Pastor Zepeda, 600 Delaware Drive, died about 4:45 p.m. when a tree limb he was cutting fell onto a power line and jolted him to death. Zepeda ran home-based Arborcare tree service and was anchored in the tree with a rope and harness when he died.

Rescue crews had to wait more than two hours – while ComEd and a special rescue team were called in and the scene was photographed – before Zepeda's body could be removed, said Sgt. Steve Schmitt of the McHenry County Sheriff's Department.

"Once he was electrocuted, there was nothing we could do to save him," said Mike Majercik, assistant chief of the McHenry Township Fire Protection District. "We had to have the power cut and we got a rescue team in to do a high-rope rescue."

Nearby, his wife rested on the front bumper of a drizzle-coated white sports utility vehicle with her hands on her head, weeping over her loss, while rescue crews worked to remove the body.

His four children, meanwhile, waited teary-eyed in the back seat of the same vehicle, parked on Deeparth Drive.

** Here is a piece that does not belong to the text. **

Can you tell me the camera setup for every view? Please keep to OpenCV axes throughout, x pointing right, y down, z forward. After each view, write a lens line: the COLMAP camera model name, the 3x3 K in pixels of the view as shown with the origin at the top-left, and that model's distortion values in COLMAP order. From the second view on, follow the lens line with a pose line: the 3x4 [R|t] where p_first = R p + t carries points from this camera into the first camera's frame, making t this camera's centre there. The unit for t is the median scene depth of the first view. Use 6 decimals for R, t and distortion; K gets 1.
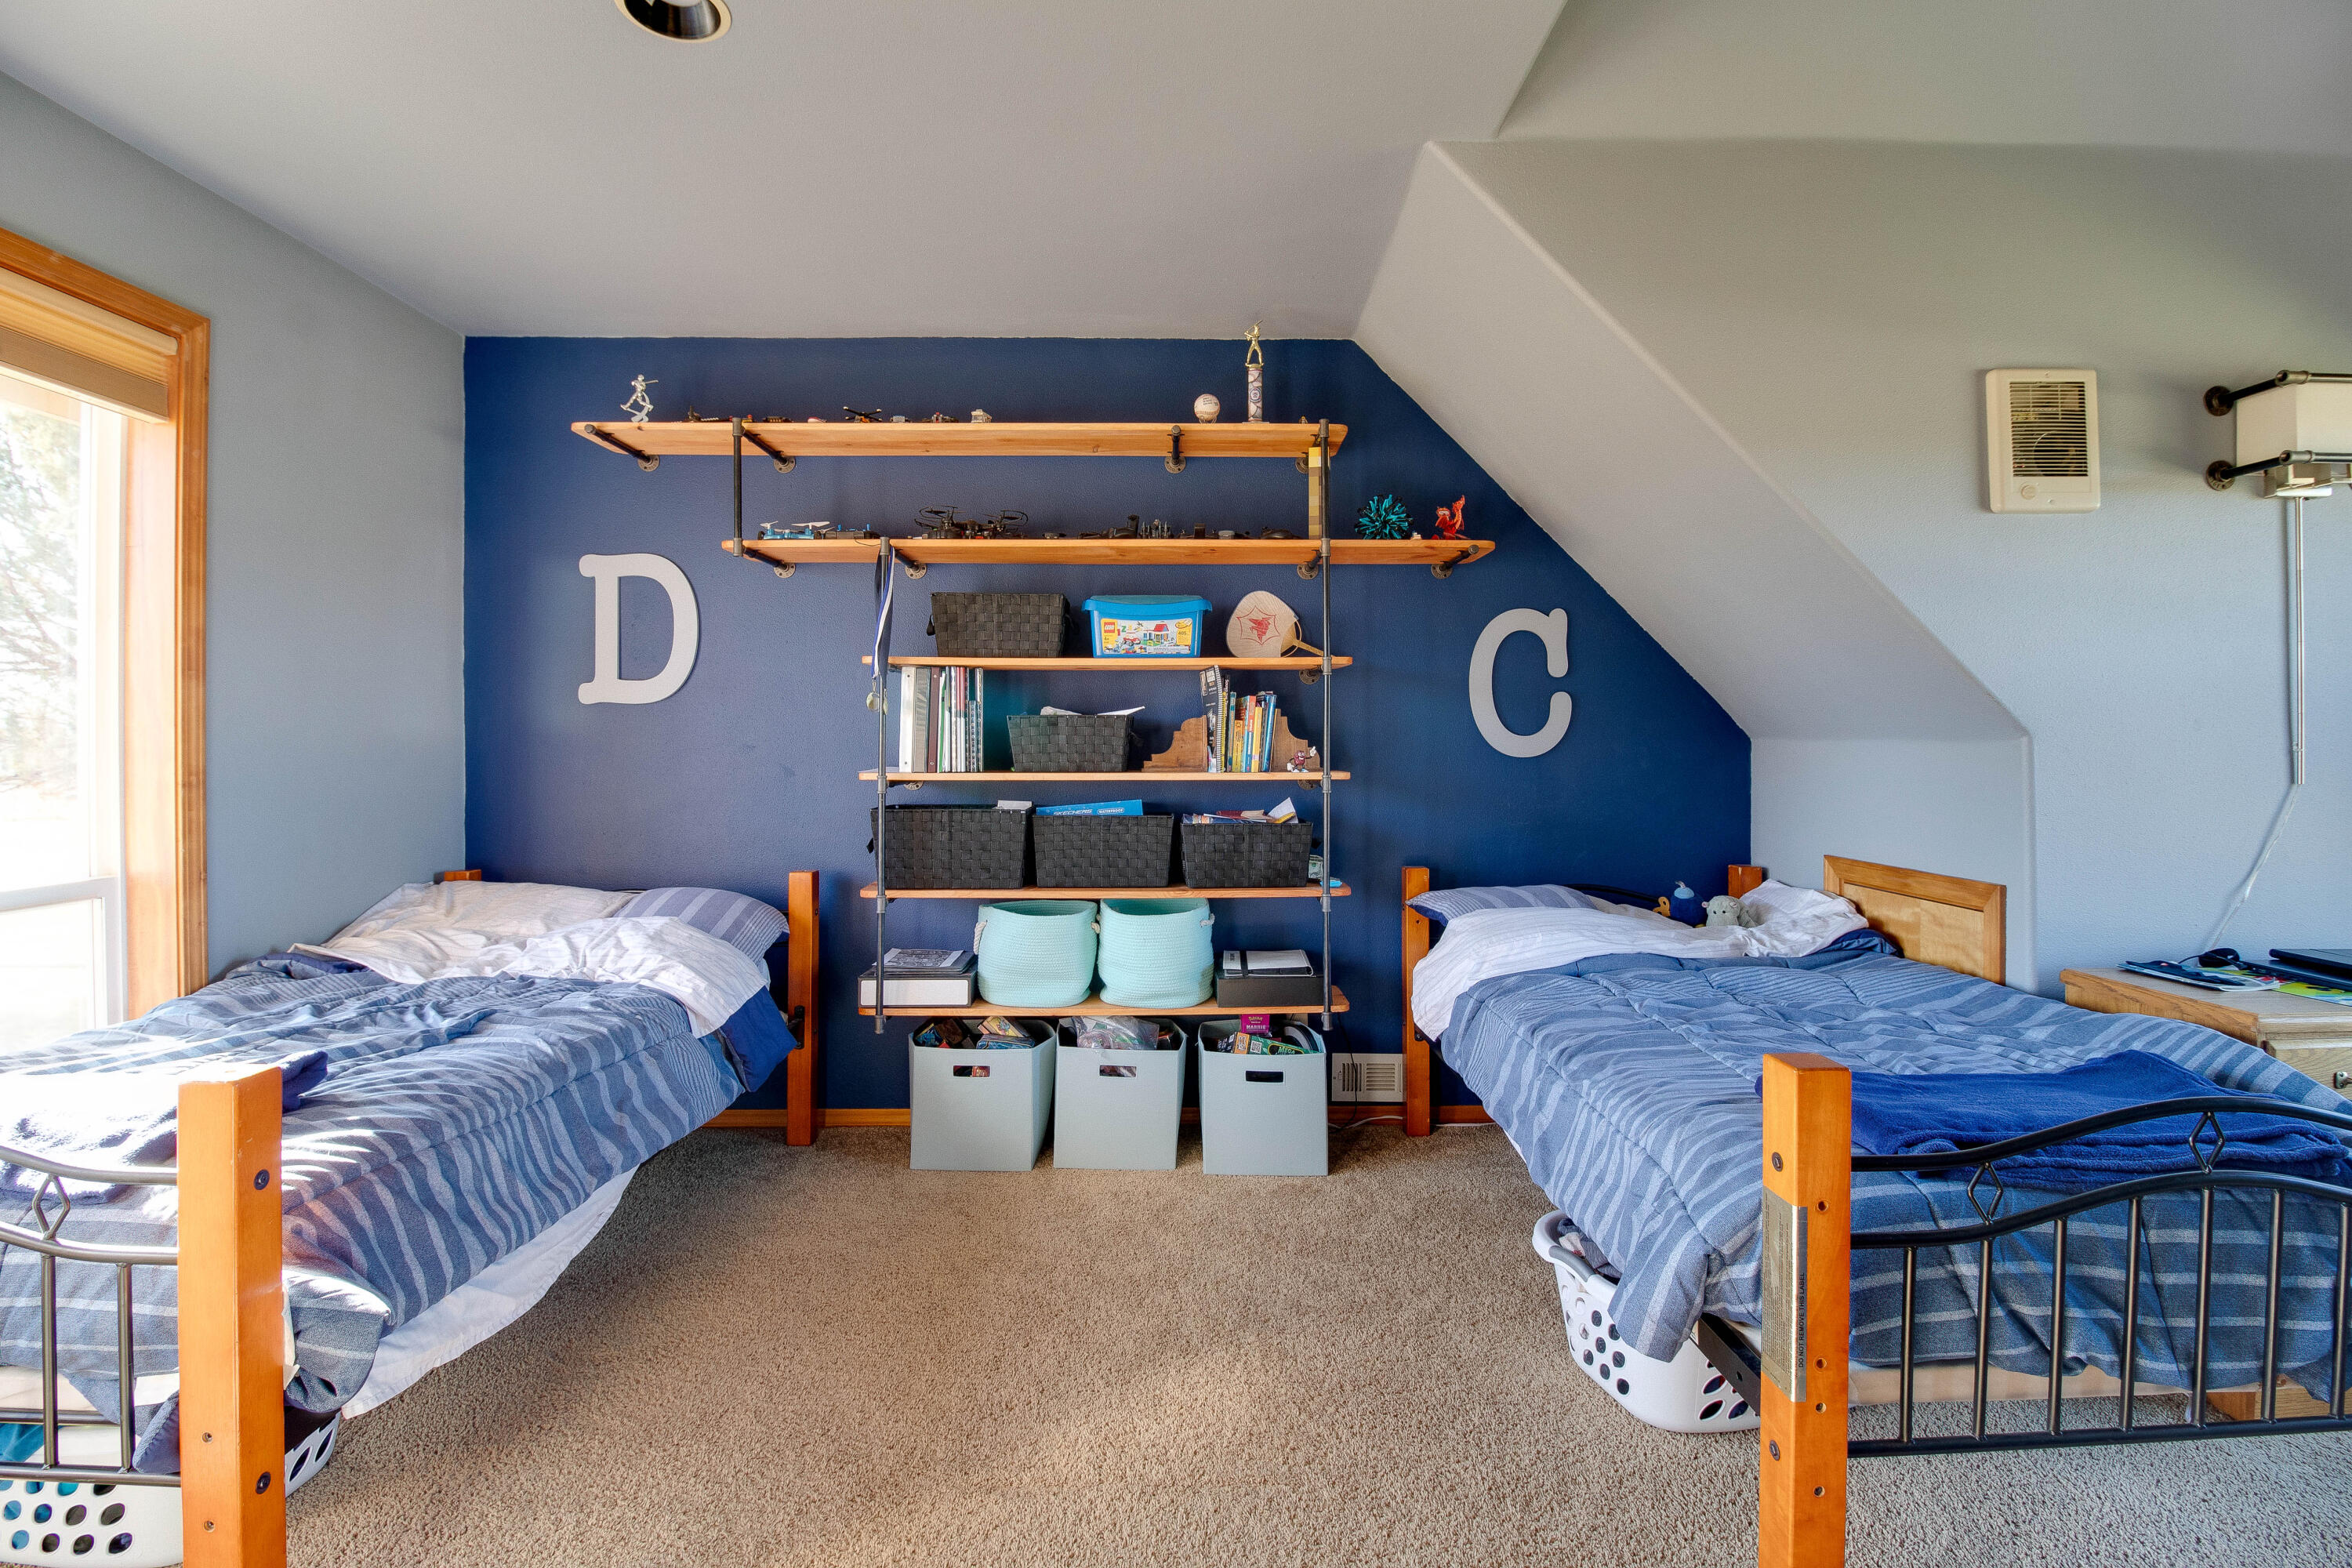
lens RADIAL K [[1105.3, 0, 1173.0], [0, 1105.3, 736.0], [0, 0, 1]] dist [-0.008243, -0.009783]
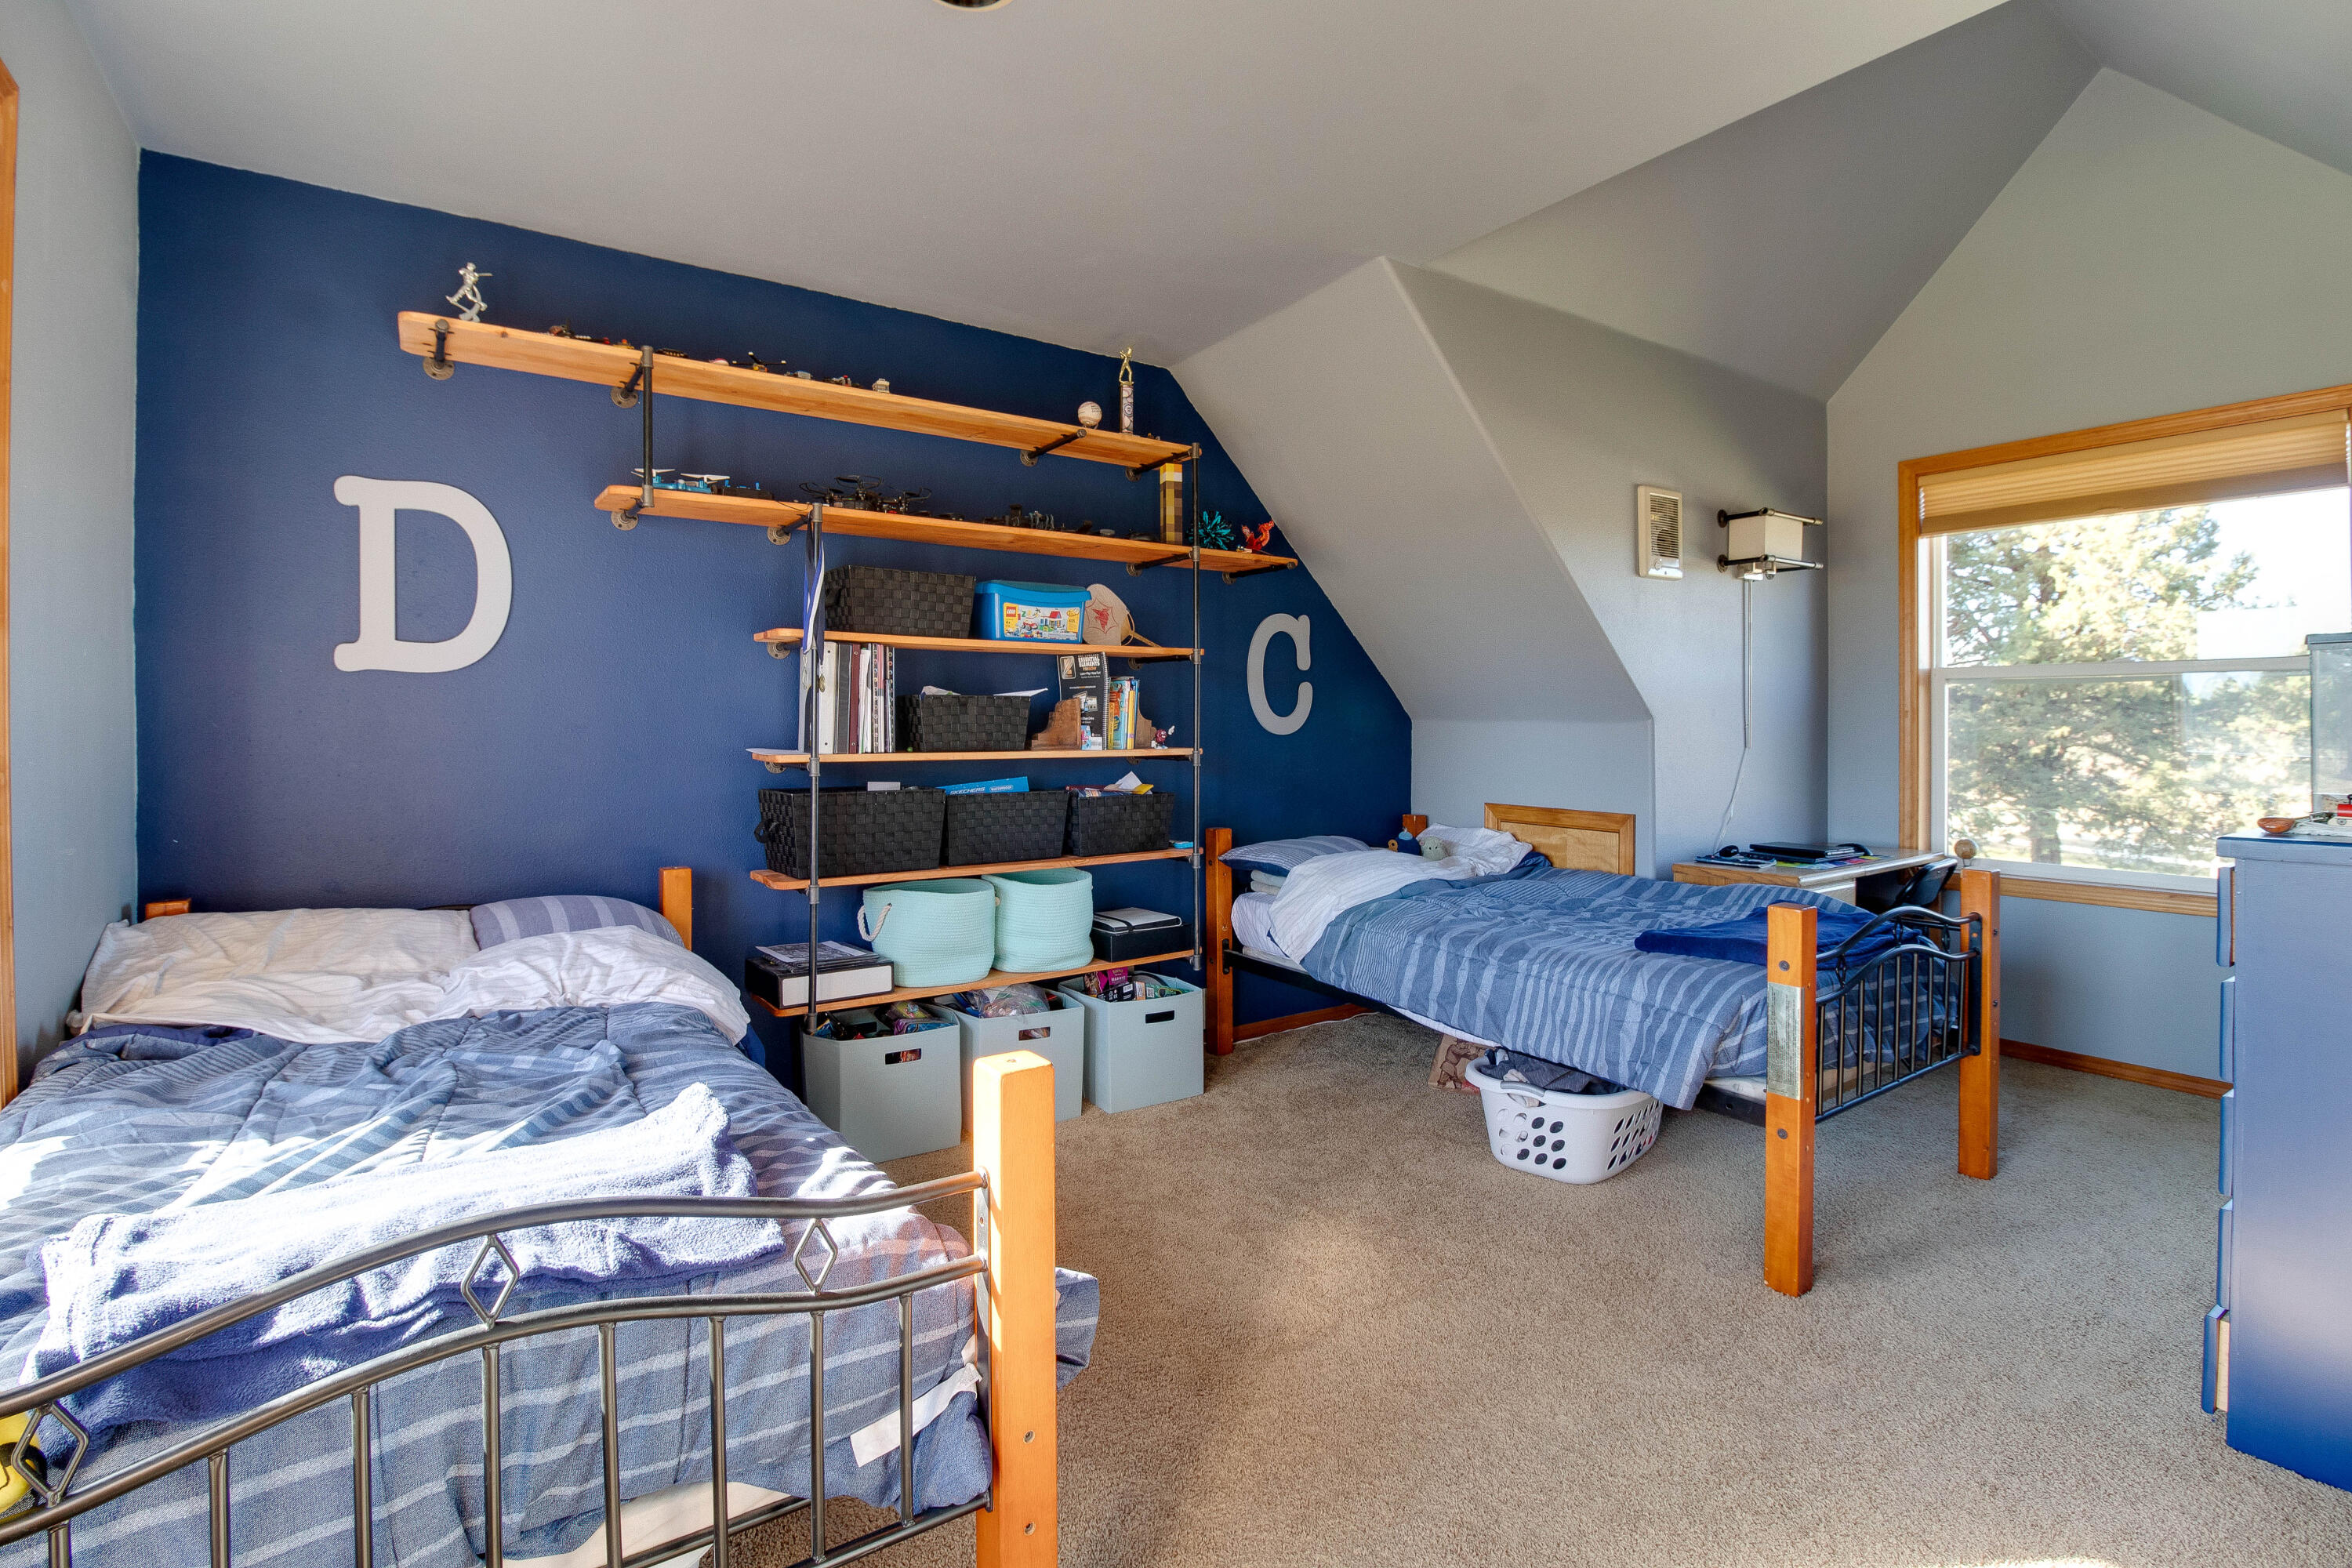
lens RADIAL K [[1105.3, 0, 1216.5], [0, 1105.3, 722.1], [0, 0, 1]] dist [-0.008243, -0.009783]
pose [[0.823672, 0.001087, 0.567065, -0.488854], [-0.005457, 0.999967, 0.006010, -0.001532], [-0.567040, -0.008044, 0.823651, 0.032534]]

The man's body was visible from Deerpath Drive as he hung suspended about 30 feet above ground.

The body was taken down from the tree about 7:10 p.m. with help from a ComEd bucket truck.

"He was cutting with a hand saw when a limb fell," said Ariel Santano, who was working with Zepeda at the time of the accident. Santano also identified himself as the brother-in-law of the wife. "We did notice the power lines, but we were doing it very carefully."

It was raining around the time of the accident.

Zepeda recently had started the tree business and moved to the United States from Mexico about two years ago, Santano said.

Maureen Papp, who lives at 503 Rand Drive, said she instantly knew something was wrong when she heard a loud zap and a man yelling.

"I knew it was a holler for help and I looked over and called for help," said Papp, who dialed 911. "I don't know if the limb got stuck on him, but he was jolted badly. We were looking for something to throw at [the limb] to knock it off."

Nobody was home at the property where Zepeda was working at the time of the accident.

– Northwest Herald reporter Jocelyn Allison contributed to this report.


----------



## l2edneck (Aug 29, 2006)

im speechless,it scares me most becuzz of the children i sure hope the couldnt see him.makes me hug my kids all the more.


----------



## TreemanFJR (Aug 29, 2006)

Yeah when I read about the wife and four kids I literally shivered. I really wish everyone to be safe. If you have to take the extra time to do things safe by all means do it.


----------



## BlueRidgeMark (Aug 30, 2006)

TreemanFJR said:


> "We did notice the power lines, but we were doing it very carefully."




Uh, yeah. Very carefully. Tell that to his wife and children.


:bang:


----------